>>>>
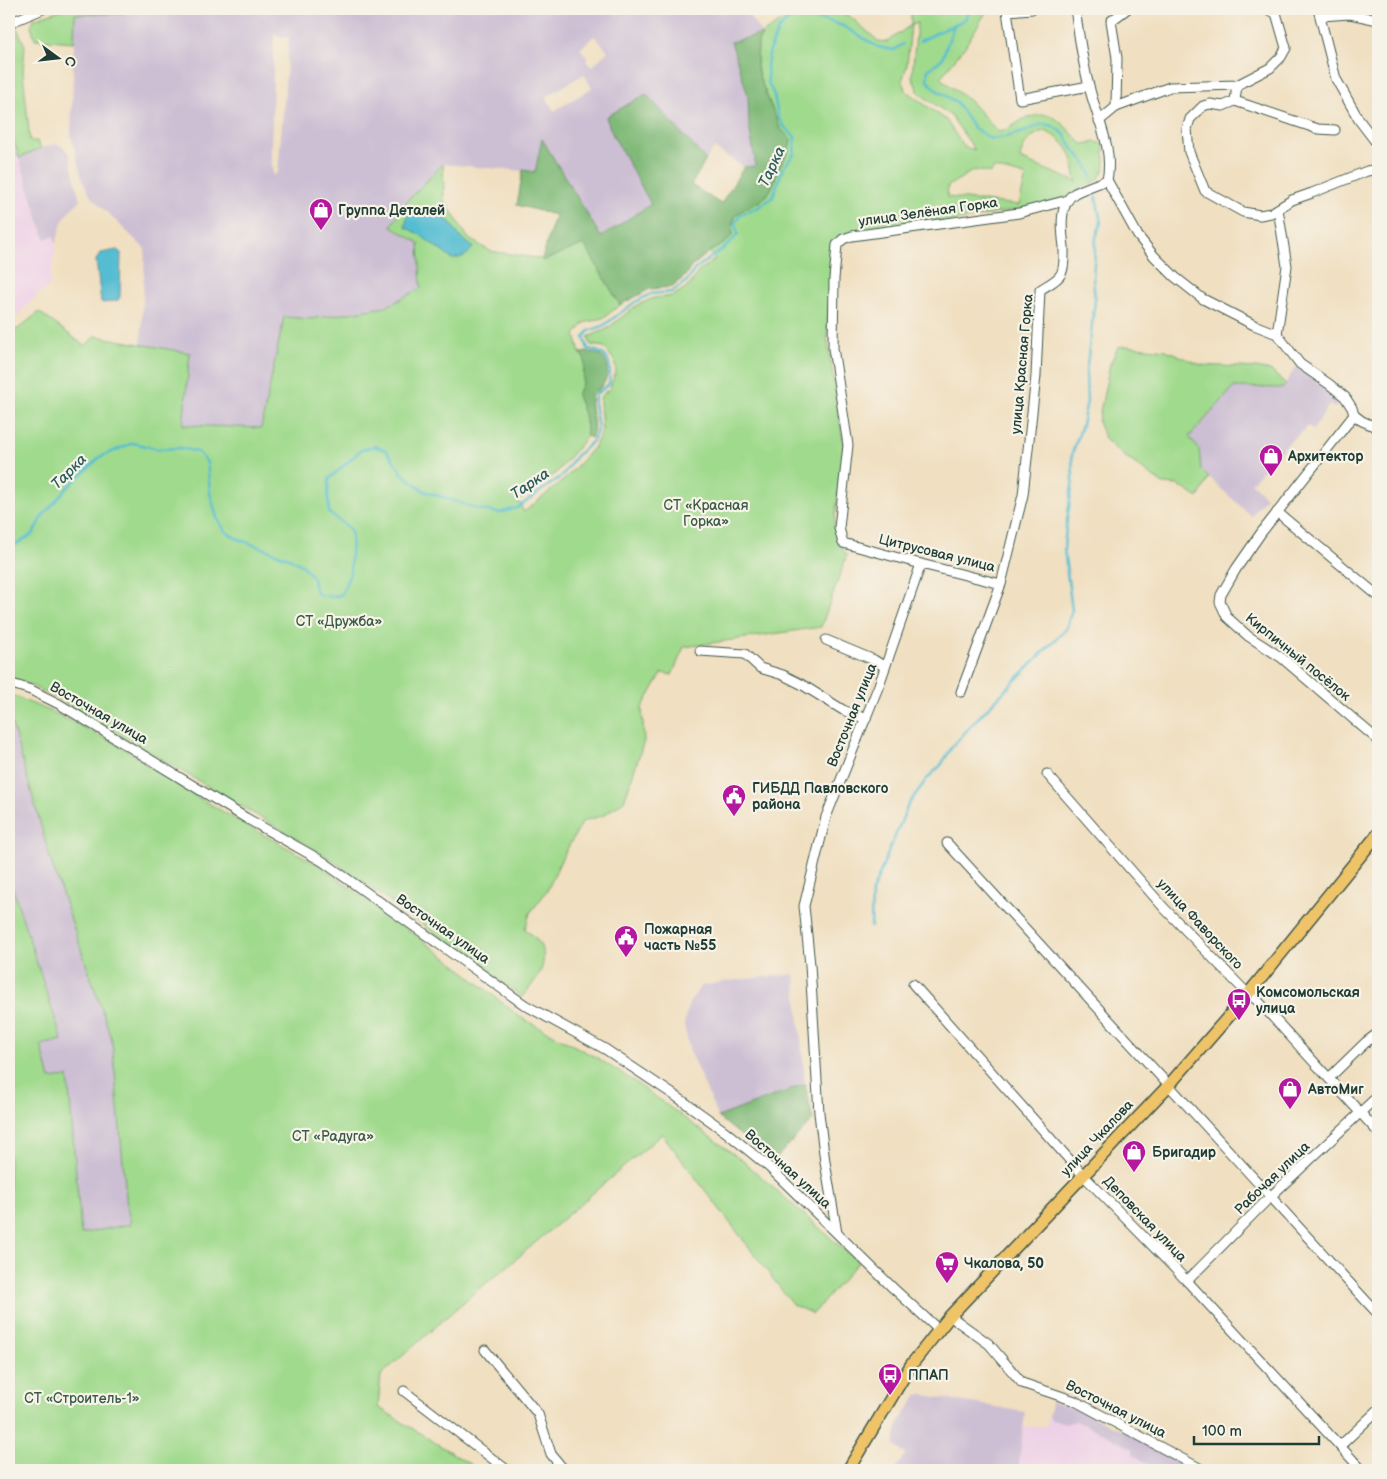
<svg xmlns="http://www.w3.org/2000/svg" width="1387" height="1479" font-family="'Balsamiq Sans',sans-serif">
<style>
.built{fill:#eed0e7}
.industrial{fill:#ccbed3;fill-rule:evenodd}
.green{fill:#a0da8d;stroke:#608c60;fill-rule:evenodd}
.forest{fill:#80ba78;stroke:#507c56}
.water{fill:#55bdd2;stroke:#3a7d83}
.lines{fill:none;stroke-linecap:round;stroke-linejoin:round}
.stream{stroke:#55bdd2;stroke-width:2.5}
.minor-casing{stroke:#3e5549;stroke-width:11}
.major-casing{stroke:#3e5549;stroke-width:14}
.minor{stroke:#fff;stroke-width:9}
.major{stroke:#efc469;stroke-width:11}
.labels{text-anchor:middle;dominant-baseline:central;stroke-width:4.5;stroke-linejoin:round;paint-order:stroke}
.poi-label{font-size:14px;font-weight:bold;fill:#1f3d34;stroke:#f7f3e8;text-anchor:start}
.street-label{font-size:14px;fill:#1f3d34;stroke:#f7f3e8}
.park-label{font-size:14px;fill:#395c46;stroke:#f7f3e8}
.water-label{font-size:15px;font-style:italic;fill:#2c5d5c;stroke:#f7f3e8}
</style>
<rect width="100%" height="100%" fill="#f7f3e8"/>
<filter id="ink" filterUnits="userSpaceOnUse"><feTurbulence type="fractalNoise" baseFrequency=".02" numOctaves="2"/><feDisplacementMap in="SourceGraphic" scale="10" xChannelSelector="R" yChannelSelector="G"/><feConvolveMatrix kernelMatrix="1 2 1 2 8 2 1 2 1" color-interpolation-filters="sRGB"/></filter>
<filter id="wash" filterUnits="userSpaceOnUse"><feTurbulence type="fractalNoise" baseFrequency=".0096" numOctaves="4" result="noise"/><feDisplacementMap in="SourceGraphic" scale="20" xChannelSelector="R" yChannelSelector="G"/><feGaussianBlur stdDeviation="1.12" result="paint"/><feColorMatrix in="noise" values="0 0 0 0 0 0 0 0 0 0 0 0 0 0 0 0 0 1.4 0 .05"/><feComposite in="paint" operator="in"/></filter>
<g filter="url(#wash)">
<rect width="100%" height="100%" fill="#f0dfc0"/>
<g class="built">
<path d="M9,125l36,113 9,-2 2,8 -7,42 -15,12 -18,19 -7,4z"/>
<path d="M1048,1417l3,3 16,3 9,-3 57,29v6l26,15h-141l5,-43 24,-1z"/>
</g>
<g class="industrial">
<path d="M125,9h619l18,25 -31,9 17,52 1,30 7,41 -12,1 -30,-19 -8,12 -60,-66 -34,39 39,71 -50,33 -59,-97 -7,32 -92,-8 -24,79 2,45 -35,19 -75,12 -27,-2 -22,111 -79,-3 7,-72 -49,-8 4,-96 -54,-52 -9,-19 -11,-43 4,-121h50zM274,35l15,3 -11,134 -5,4 -2,-22zM594,36l14,15 -16,16 -6,-7 2,-2 -8,-9zM584,74l8,14 -38,23 -8,-14z"/>
<path d="M57,144l7,4 5,6 11,47 -9,8 -9,13 -6,22 -2,-8 -9,3 -26,-81 22,-10z"/>
<path d="M1296,366l46,34 -7,8 -6,-3 -16,25 -5,-4 -14,13 -1,-1 -42,45 15,14 -15,19 -50,-46 -2,-21 -11,-11 46,-51 49,1z"/>
<path d="M9,714l42,147 61,179 15,167 5,17 -51,10 -13,-157 -18,3 -9,-36 21,-5 -53,-162z"/>
<path d="M795,974l10,110 -87,33 -28,-65 -6,-28 5,-21 12,-17 28,-5z"/>
<path d="M918,1394l107,18 -7,58h-123l11,-17 -12,-7 5,-23z"/>
<path d="M1051,1402l28,8 65,31 52,29h-37l-26,-15v-6l-57,-29 -9,3 -16,-3 -2,-3z"/>
</g>
<g class="green">
<path d="M63,9h62v5h-50l-1,28 -39,-3 -4,-13 3,-7z"/>
<path d="M809,9h8l5,6 17,-5 13,8 26,23 9,1 24,-17v-16h77l-24,39 -24,30 31,24 27,30c13,-2 19,-12 32,-15 6,-2 14,-2 20,-2l12,8 20,21 14,-2 7,2 2,15v8l-6,12 -33,19 -45,11 -188,34 -6,93 17,112 -10,78 3,15 10,14 -26,72 -137,20 -12,28 -10,-2 -20,35 2,33 -20,60 -22,15 -19,5 -21,37 -15,33 -17,22 -5,16c4,4 9,7 12,11 16,22 -1,40 -15,57l-46,-35 -150,-106 -265,-156 -38,-18 -14,-2v-349l9,-2 21,-17 46,34 10,-10 95,17 -7,72 78,3 23,-111 27,2 75,-12 35,-19 -2,-45 -28,-17 16,-25 36,-37 1,36 25,39 21,12 52,8 1,2 41,-18 36,62 -17,13 -19,5 -9,12 5,18 5,7 -2,21 -6,14 7,19 3,22 -31,37 -38,28 6,11 40,-32 31,-34 7,-15 -2,-30 1,-5 9,-8 6,-18 -2,-10 -10,-13 -13,-2 -3,-8 19,-8 30,-24 17,-7 19,-2 17,-11 8,-13 17,-13 -6,-7 16,-9 12,-30c14,-7 30,-13 37,-29 2,-5 2,-11 5,-16 6,-13 10,-12 12,-29l-11,-11 -20,-49 -3,-12 1,-25 4,-8 32,-21zM917,23l-5,54 7,16 32,23 24,34 -11,-3 -18,-27 -40,-29 -4,-10 5,-16 4,-40zM1043,131c13,3 28,17 30,31 1,8 1,13 4,20l-57,-23c2,-14 10,-23 23,-28zM994,168l32,8 -7,29 -72,-8 1,-11 26,-16 17,3z"/>
<path d="M16,26l9,20 -2,26 7,69h7l4,7 -22,10 -10,-33v-96z"/>
<path d="M1127,346l39,4 35,15 55,3 15,3 15,13 -3,4 -49,-1 -45,50 10,12 2,21 8,8 -11,20 -20,-13 -15,-1 -44,-32 -14,-13 -7,-17 12,-58 8,-17z"/>
<path d="M9,694l50,21 63,32 57,39 65,38 75,41 137,100 64,52 79,42 36,23 107,78 116,102 -45,52 -20,-9 -131,-171 -154,132 -32,25 -95,84 -3,32 101,63h-470v-593l53,163 -21,5 9,34 18,-2 13,157 50,-10 -4,-17 -15,-167 -61,-179 -42,-147z"/>
</g>
<g class="forest">
<path d="M762,34l-4,8 -1,25 3,12 20,49 11,11c-2,17 -5,15 -12,29 -5,10 -6,20 -13,28 -14,16 -38,10 -33,38l-8,9 -16,9 -18,15 -7,10 -13,10 -21,2 -30,16 -36,-61 -41,17 -1,-2 13,-44 -38,-10 6,-35 12,2 7,-33 59,98 50,-33 -39,-71 -6,-16 40,-23 60,66 -15,25 30,19 23,-37 12,-1 -7,-41 -1,-30 -17,-53z"/>
<path d="M588,352c4,0 9,1 12,3 11,7 9,23 1,32 -4,4 -9,6 -10,12 -2,14 7,24 0,39l-4,-2 -3,-22 -7,-19 6,-14 2,-21 -5,-7z"/>
<path d="M805,1084l8,36 -40,41 -55,-44z"/>
</g>
<g class="water">
<path d="M418,208l21,7 11,7 10,15 13,10c-5,9 -11,11 -21,12l-33,-25 -14,-7 3,-13z"/>
<path d="M117,250l4,3 -1,44 -2,3 -14,3 -3,-1 -5,-42 5,-7z"/>
</g>
<g class="lines">
<g class="stream">
<path d="M954,25l-12,34 -14,11 -1,10 8,9 21,13 18,26 17,11c19,-2 34,-6 51,-15l11,2 12,9 7,13 13,14 7,15"/>
<path d="M920,41l44,-21 7,-11"/>
<path d="M9,549l24,-15 8,-16 26,-30 33,-31 33,-14 25,6 23,-1 17,4 9,10 3,31 7,25 8,13 11,7 55,21 12,7 10,12 2,12 4,5 15,2 8,-3 8,-21 2,-38 -3,-7 -20,-15 -1,-18 1,-16 32,-29 14,-4 12,5 16,23 21,17 54,18 21,4 18,-5 45,-32 14,-20 17,-15 5,-13 -4,-25 2,-9 13,-10c3,-20 1,-32 -21,-35l-4,-12 5,-6 14,-5 32,-24 16,-8 21,-2 15,-11 8,-12 32,-23 11,-12 -3,-10 5,-9 17,-7 16,-11 10,-29 11,-14 1,-17 -12,-11 -5,-10 -4,-21 -6,-12 -1,-17 3,-17 9,-21 13,-10 11,-2 25,5 15,5 35,21 16,3 9,-6"/>
<path d="M871,927l1,-35 36,-87 18,-25 15,-15 11,-18 25,-28 89,-90 6,-19 -8,-61 2,-22 7,-48 -1,-25 10,-29 5,-24 -1,-28 9,-73 -2,-22 3,-41 5,-14 -5,-26"/>
</g>
</g>
</g>
<g filter="url(#ink)">
<g class="lines">
<g class="minor-casing">
<g id="minor">
<path d="M1032,9l-25,2 13,88 69,-13"/>
<path d="M1075,9c4,25 7,51 14,77 7,31 25,61 18,94"/>
<path d="M1318,9l18,70 23,41 19,25"/>
<path d="M1321,16l29,-2 28,6"/>
<path d="M9,23l34,-14"/>
<path d="M1237,85l-2,16 83,28 17,1"/>
<path d="M1235,101l-12,5 -13,-2 -7,2 -13,13 -3,10 2,23 16,39 38,21 17,3 11,-2 21,-13 20,-7 55,-22 11,-2"/>
<path d="M1116,107l1,-49 -6,-37 16,-12"/>
<path d="M1099,121l17,-14 54,-20 67,-2 33,-17 11,-11 5,-9 -10,-35 -10,-4"/>
<path d="M1107,180l31,56 16,20 21,21 28,22 51,26 23,9 23,30 29,20 16,13 7,11 2,7"/>
<path d="M1277,334l10,-68 -9,-57"/>
<path d="M1354,415l-93,118 -25,36 -15,26 -1,7 7,15 21,19 34,22 96,82"/>
<path d="M1354,415l8,6 16,7"/>
<path d="M1277,512l100,83"/>
<path d="M1001,584l22,-89 13,-119 4,-86c7,-5 17,-9 21,-16 4,-7 3,-19 3,-27 -2,-16 -6,-44 11,-54 10,-5 22,-9 32,-13"/>
<path d="M826,640l48,20 11,7"/>
<path d="M700,651l45,3 15,14 23,7 18,9 42,26 23,9"/>
<path d="M9,683l22,7 28,14 187,114 76,43 203,144 80,44 75,50 46,33 44,36 123,120 46,42"/>
<path d="M961,692l40,-108 -80,-20 -78,-21 -4,-15 9,-83 -15,-97 1,-69 3,-34 6,-6 9,-3 167,-23 49,-13"/>
<path d="M1047,774l118,135 79,81 15,12 119,130"/>
<path d="M947,843l431,471"/>
<path d="M913,984l170,191 104,106 175,189"/>
<path d="M1329,1078l37,-36 12,-9"/>
<path d="M837,1233l-12,-71 -6,-49 -9,-148 -6,-59 22,-89 53,-132 42,-121"/>
<path d="M1187,1281l83,-84 108,-101"/>
<path d="M950,1316l39,28 33,39 53,18 128,69"/>
<path d="M485,1350l53,64 13,40 13,16"/>
<path d="M404,1391l103,79"/>
<path d="M1340,1446l38,-36"/>
</g>
</g>
<g class="major-casing">
<path id="major" d="M848,1470l63,-105 39,-49 219,-231 80,-92 129,-159"/>
</g>
<use href="#minor" class="minor"/>
<use href="#major" class="major"/>
</g>
</g>
<defs>
<g id="shop-pin" transform="scale(1.25)"><path d="M0 17L-7.5 6A9.5 9.5 0 1 1 7.5 6Z" fill="#b5179e" stroke="#f7f3e8"/><path d="M-5-2.5h2.3a2.7 3.5 0 0 1 5.4 0H5L5.5 6h-11ZM-1.5-2.5h3a1.5 2.3 0 0 0-3 0Z" fill="#fff"/></g>
<g id="civic-pin" transform="scale(1.25)"><path d="M0 17L-7.5 6A9.5 9.5 0 1 1 7.5 6Z" fill="#b5179e" stroke="#f7f3e8"/><path d="M-.6-6.5H3V-4.5H.6V-3L4-1V1h2V6H-6V1h2V-1L-.6-3ZM-1.2 2.5V6h2.4V2.5Z" fill="#fff"/></g>
<g id="bus-pin" transform="scale(1.25)"><path d="M0 17L-7.5 6A9.5 9.5 0 1 1 7.5 6Z" fill="#b5179e" stroke="#f7f3e8"/><path d="M-5-6H5V4H4V6H2V4H-2V6H-4V4H-5ZM-3.5-4V0h7V-4ZM-3.5 1.2v1.5H-2V1.2ZM2 1.2v1.5H3.5V1.2Z" fill="#fff"/></g>
<g id="supermarket-pin" transform="scale(1.25)"><path d="M0 17L-7.5 6A9.5 9.5 0 1 1 7.5 6Z" fill="#b5179e" stroke="#f7f3e8"/><path d="M-6-5.5h2.5l.6 2H6L4.5 2H-2.5L-4.4-4H-6ZM-1.5 3.2a1.3 1.3 0 1 0 .1 0ZM3 3.2a1.3 1.3 0 1 0 .1 0Z" fill="#fff"/></g>
</defs>
<g fill-rule="evenodd">
<use href="#shop-pin" x="321" y="210"/>
<use href="#shop-pin" x="1271" y="456"/>
<use href="#civic-pin" x="734" y="796"/>
<use href="#civic-pin" x="626" y="937"/>
<use href="#bus-pin" x="1239" y="1000"/>
<use href="#shop-pin" x="1290" y="1089"/>
<use href="#shop-pin" x="1134" y="1152"/>
<use href="#supermarket-pin" x="947" y="1263"/>
<use href="#bus-pin" x="890" y="1375"/>
</g>
<g class="labels">
<g class="poi-label">
<text x="338" y="210">Группа Деталей</text>
<text x="1288" y="456">Архитектор</text>
<text x="752" y="788">ГИБДД Павловского<tspan x="752" dy="16">района</tspan></text>
<text x="644" y="929">Пожарная<tspan x="644" dy="16">часть №55</tspan></text>
<text x="1256" y="992">Комсомольская<tspan x="1256" dy="16">улица</tspan></text>
<text x="1308" y="1089">АвтоМиг</text>
<text x="1152" y="1152">Бригадир</text>
<text x="964" y="1263">Чкалова, 50</text>
<text x="908" y="1375">ППАП</text>
</g>
<g class="street-label">
<text transform="translate(928 212) rotate(-8)">улица Зелёная Горка</text>
<text transform="translate(1022 364) rotate(-85)">улица Красная Горка</text>
<text transform="translate(937 553) rotate(14)">Цитрусовая улица</text>
<text transform="translate(1298 657) rotate(39)">Кирпичный посёлок</text>
<text transform="translate(99 713) rotate(30)">Восточная улица</text>
<text transform="translate(852 715) rotate(-68)">Восточная улица</text>
<text transform="translate(1200 924) rotate(47)">улица Фаворского</text>
<text transform="translate(443 929) rotate(35)">Восточная улица</text>
<text transform="translate(1097 1138) rotate(-47)">улица Чкалова</text>
<text transform="translate(788 1169) rotate(42)">Восточная улица</text>
<text transform="translate(1272 1178) rotate(-44)">Рабочая улица</text>
<text transform="translate(1145 1219) rotate(46)">Деповская улица</text>
<text transform="translate(1116 1409) rotate(27)">Восточная улица</text>
</g>
<g class="park-label">
<text x="706" y="505">СТ «Красная<tspan x="706" dy="16">Горка»</tspan></text>
<text x="339" y="621">СТ «Дружба»</text>
<text x="333" y="1136">СТ «Радуга»</text>
<text x="82" y="1398">СТ «Строитель-1»</text>
</g>
<g class="water-label">
<text transform="translate(772 167) rotate(-65)">Тарка</text>
<text transform="translate(69 472) rotate(-45)">Тарка</text>
<text transform="translate(530 484) rotate(-34)">Тарка</text>
</g>
</g>
<rect width="1387" height="1479" fill="none" stroke="#f7f3e8" stroke-width="30"/>
<g transform="translate(58 58) rotate(105)" stroke="#f7f3e8" stroke-width="4" paint-order="stroke">
<path d="M0-4L9 19L0 12L-9 19Z" fill="#1f3d34"/>
<text y="-8" font-size="14" font-weight="bold" text-anchor="middle" fill="#1f3d34">С</text>
</g>
<path d="M1194 1436v8h125v-8" fill="none" stroke="#1f3d34" stroke-width="2.5"/>
<text x="1202" y="1436" font-size="15" fill="#1f3d34" stroke="#f7f3e8" stroke-width="4" paint-order="stroke">100 m</text>
</svg>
<<<<
Instructions for the task:
Give the count of lines in the material containing "Чкалова". The reply is that number alone.

Task answer:
2